- EXERCISE: Please read the Lodhikheda page below and say what the town is famous for.

- Lodhikheda Location in Madhya Pradesh, India Lodhikheda Lodhikheda (India)
- Coordinates: 21°35′N 78°50′E﻿ / ﻿21.58°N 78.83°E
- Country: India
- State: Madhya Pradesh
- District: Pandhurna

Government
- • President: Droupadi Murmu
- • Vice president: Jagdeep Dhankhar
- • Prime minister: Narendra Modi
- • Chief minister: Mohan Yadav
- • MLA: Vijay Revnath Chaure
- Elevation: 410 m (1,350 ft)

Population (2011)
- • Total: 9,950

Languages
- • Official: Hindi
- Time zone: UTC+5:30 (IST)
- Postal code: 480108
- Telephone code: 07165
- Vehicle registration: MP-28
- Nearest city: Nagpur
- Literacy: 87%
- Vidhan Sabha constituency: Sausar
- Climate: Healthy (Köppen)
- Website: nplodhikheda.com

= Lodhikheda =

Lodhikheda is a town and a nagar parishad in Pandhurna district in the Indian state of Madhya Pradesh. It is famous for its oranges. More than 90 per cent of farmers produce oranges. Cotton is grown in large quantities in the local area.

==Geography==
Lodhikheda is located at . It has an average elevation of 410 metres (1345 feet).

==Demographics==
As of 2011 India census, Lodhikheda had a population of 9950. Males constitute 51% of the population and females 49%. Lodhikheda has an average literacy rate of 69%, higher than the national average of 59.5%: male literacy is 77%, and female literacy is 61%. In Lodhikheda, 15% of the population is under 6 years of age.

- DATASET EXTRACT:

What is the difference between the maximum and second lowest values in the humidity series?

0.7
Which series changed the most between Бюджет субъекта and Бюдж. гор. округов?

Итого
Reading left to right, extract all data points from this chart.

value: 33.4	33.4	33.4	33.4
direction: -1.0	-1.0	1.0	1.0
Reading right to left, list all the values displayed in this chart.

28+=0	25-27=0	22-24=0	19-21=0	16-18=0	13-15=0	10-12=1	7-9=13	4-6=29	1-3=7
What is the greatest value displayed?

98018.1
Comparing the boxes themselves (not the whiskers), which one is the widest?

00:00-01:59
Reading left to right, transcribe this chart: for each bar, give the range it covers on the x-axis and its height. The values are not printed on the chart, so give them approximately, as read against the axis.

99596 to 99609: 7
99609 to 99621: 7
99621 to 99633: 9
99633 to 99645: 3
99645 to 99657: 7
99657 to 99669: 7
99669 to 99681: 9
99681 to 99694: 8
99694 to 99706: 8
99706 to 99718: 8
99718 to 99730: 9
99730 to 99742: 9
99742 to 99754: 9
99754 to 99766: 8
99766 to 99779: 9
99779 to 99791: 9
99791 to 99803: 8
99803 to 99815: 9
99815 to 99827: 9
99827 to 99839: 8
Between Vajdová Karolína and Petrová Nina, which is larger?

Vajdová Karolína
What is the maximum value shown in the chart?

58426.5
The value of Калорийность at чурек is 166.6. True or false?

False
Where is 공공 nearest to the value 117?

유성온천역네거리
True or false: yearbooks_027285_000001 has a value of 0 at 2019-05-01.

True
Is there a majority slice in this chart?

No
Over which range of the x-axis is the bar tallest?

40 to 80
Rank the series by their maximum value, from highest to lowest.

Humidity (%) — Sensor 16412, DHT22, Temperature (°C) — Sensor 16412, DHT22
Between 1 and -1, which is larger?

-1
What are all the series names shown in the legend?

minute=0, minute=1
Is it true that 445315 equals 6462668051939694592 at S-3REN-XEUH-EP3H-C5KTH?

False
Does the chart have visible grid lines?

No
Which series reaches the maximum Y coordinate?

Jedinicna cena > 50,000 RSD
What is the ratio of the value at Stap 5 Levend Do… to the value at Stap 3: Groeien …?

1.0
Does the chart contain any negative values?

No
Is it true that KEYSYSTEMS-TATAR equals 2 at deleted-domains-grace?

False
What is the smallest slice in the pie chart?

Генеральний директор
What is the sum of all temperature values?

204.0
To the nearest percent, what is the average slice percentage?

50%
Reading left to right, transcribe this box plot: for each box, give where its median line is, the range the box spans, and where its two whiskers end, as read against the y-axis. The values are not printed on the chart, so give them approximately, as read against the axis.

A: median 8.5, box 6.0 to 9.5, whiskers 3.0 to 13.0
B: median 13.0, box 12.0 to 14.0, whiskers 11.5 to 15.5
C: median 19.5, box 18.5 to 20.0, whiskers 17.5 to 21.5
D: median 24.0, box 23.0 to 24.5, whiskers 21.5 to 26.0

- OUTPUT BELOW: Its oranges.